▶ TASK OBJECTIVE:
Where the word "Melanie" shows up in the entries below, please copy the whole line.

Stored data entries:
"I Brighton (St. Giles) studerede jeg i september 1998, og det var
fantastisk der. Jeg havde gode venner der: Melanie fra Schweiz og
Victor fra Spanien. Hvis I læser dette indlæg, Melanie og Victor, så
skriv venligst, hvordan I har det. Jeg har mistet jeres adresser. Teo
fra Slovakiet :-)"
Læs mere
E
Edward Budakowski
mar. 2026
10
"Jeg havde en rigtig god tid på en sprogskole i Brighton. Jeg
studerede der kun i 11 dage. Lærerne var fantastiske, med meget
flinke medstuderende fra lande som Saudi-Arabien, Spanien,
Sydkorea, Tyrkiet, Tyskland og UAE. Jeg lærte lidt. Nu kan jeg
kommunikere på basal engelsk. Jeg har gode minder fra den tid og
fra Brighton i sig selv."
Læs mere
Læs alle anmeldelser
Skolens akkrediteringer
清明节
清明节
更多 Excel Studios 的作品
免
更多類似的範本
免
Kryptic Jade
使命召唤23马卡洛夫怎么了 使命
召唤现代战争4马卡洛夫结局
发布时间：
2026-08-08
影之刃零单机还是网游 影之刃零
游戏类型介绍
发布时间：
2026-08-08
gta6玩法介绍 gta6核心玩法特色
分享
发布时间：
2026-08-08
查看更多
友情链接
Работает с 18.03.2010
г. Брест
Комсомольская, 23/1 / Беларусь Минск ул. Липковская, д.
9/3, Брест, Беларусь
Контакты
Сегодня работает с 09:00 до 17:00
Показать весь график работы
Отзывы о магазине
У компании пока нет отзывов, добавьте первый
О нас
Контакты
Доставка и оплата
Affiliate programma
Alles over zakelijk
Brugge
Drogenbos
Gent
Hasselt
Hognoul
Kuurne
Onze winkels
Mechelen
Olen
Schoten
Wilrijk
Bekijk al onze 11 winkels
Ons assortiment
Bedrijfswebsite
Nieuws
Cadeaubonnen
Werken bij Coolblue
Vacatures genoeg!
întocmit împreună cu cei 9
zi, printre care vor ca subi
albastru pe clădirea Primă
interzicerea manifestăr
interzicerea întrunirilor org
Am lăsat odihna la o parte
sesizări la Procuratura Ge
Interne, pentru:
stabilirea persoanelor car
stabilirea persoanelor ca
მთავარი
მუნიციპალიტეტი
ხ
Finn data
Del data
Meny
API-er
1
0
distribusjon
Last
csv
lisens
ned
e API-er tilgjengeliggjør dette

▶ RESPONSE TO THE TASK:
fantastisk der. Jeg havde gode venner der: Melanie fra Schweiz og
Victor fra Spanien. Hvis I læser dette indlæg, Melanie og Victor, så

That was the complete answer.